In 1909, he became second-in-command of the 1st Battalion, a role he held until March 1911, when he was promoted to lieutenant colonel and took command of the 2nd Battalion at Jhansi, succeeding Lieutenant Colonel H. de B. Hovell. He brought the battalion home to Aldershot, Hampshire, in March 1913, and after seventeen months of intense training, war with Germany broke out in August 1914 (see British entry into World War I.)

==First World War==
Later that month he led the 2nd Battalion to France, commanding it until September, when he temporarily took over the battalion's parent formation, the 5th Infantry Brigade, part of the 2nd Division, leaving the battalion on the Aisne under Major E. B. Hankey. He was appointed a temporary brigadier general on 2 November and ADC to the king (extra) in February 1915. He also took over the 1st Division 's 2nd Infantry Brigade from Major General Edward Bulfin from the same date.
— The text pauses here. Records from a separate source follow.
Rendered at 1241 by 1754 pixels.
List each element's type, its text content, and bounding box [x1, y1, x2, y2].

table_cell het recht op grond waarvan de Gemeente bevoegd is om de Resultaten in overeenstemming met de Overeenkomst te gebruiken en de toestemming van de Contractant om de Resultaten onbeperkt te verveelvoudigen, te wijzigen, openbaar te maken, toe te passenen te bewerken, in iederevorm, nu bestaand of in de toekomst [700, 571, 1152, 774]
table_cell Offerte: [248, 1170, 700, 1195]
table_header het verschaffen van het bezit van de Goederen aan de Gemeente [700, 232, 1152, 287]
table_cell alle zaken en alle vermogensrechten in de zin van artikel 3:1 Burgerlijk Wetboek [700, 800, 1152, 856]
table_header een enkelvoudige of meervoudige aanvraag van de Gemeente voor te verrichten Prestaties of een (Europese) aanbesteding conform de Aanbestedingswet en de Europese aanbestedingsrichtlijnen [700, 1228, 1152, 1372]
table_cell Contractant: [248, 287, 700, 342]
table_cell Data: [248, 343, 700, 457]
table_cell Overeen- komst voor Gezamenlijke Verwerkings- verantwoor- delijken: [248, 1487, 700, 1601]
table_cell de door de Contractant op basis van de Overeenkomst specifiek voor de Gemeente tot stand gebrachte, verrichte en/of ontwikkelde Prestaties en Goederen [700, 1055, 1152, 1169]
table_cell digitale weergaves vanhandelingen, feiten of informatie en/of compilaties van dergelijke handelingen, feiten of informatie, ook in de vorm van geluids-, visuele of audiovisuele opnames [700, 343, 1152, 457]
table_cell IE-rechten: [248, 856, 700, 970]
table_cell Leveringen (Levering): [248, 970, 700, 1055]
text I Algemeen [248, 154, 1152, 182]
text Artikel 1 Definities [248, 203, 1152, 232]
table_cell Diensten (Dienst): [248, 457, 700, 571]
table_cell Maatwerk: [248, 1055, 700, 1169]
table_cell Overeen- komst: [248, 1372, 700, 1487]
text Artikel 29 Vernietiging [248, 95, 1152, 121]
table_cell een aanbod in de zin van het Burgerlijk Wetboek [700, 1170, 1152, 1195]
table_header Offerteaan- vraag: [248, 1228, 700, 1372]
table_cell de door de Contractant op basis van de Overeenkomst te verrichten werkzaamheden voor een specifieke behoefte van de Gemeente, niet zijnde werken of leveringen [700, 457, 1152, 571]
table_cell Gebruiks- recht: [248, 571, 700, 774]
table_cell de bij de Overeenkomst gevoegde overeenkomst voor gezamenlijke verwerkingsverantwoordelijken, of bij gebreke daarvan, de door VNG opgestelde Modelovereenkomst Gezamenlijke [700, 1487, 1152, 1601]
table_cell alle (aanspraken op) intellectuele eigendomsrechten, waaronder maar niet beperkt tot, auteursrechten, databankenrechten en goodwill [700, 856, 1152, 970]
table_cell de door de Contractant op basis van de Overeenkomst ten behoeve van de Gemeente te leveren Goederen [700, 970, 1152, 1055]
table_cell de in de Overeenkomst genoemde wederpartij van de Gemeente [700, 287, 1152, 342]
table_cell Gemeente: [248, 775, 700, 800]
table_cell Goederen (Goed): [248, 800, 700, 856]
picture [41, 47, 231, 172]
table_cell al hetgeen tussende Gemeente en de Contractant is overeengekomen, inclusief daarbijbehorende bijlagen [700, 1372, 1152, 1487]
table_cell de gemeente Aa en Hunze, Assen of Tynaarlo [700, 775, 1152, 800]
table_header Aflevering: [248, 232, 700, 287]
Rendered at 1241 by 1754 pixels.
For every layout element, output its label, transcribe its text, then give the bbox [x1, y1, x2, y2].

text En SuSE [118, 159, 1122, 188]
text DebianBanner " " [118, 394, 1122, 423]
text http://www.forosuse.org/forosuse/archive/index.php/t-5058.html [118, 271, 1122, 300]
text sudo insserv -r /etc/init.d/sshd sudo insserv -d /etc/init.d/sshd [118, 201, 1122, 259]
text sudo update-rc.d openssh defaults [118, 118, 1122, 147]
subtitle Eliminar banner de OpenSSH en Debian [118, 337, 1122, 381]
He was mentioned in dispatches twice, in October 1914 and again in February 1915, and in March he was promoted to substantive colonel, with seniority backdated to June 1914.

Following a breakdown of his health, he was invalided home from France and, after briefly serving on half-pay from October to November 1915, was placed in command of a brigade. He later relinquished his temporary brigadier's rank in August 1918, reverting to substantive colonel, and succeeded Colonel Henry O'Donnell in command of No. 6 District in the UK.

He was awarded the CBE in June 1919, by which time the war was over. He retired from the army, being granted the honorary rank of brigadier general, in March 1920.

==Postwar and final years==
Post-retirement, he actively participated in the British Legion at Lichfield and served as chairman of the Worcestershire Regiment's Old Comrades' Association from its inception until December 1945. While stationed in Plymouth with the 1st Worcesters in 1897, he married Miss Lily Taylor, who predeceased him by a few months; the couple had no children. Brigadier General Westmacott was an avid sportsman who took up archery with notable success in his later years.

Brigadier General Westmacott passed away suddenly on 15 March 1948, at the age of 82, at Wall House, Lichfield, and was buried with military honours at Wall Parish Church on 18 March 1948. The Worcestershire Regiment was represented at the funeral by the-then colonel of the regiment, Brigadier B. C. S. Clarke, who had served as his adjutant from 1912 to 1914, and Lieutenant Colonel L. G. H. Bryant, the CO at Norton; a bugler sounded the "Last Post" and "Reveille," and the regiment sent a wreath.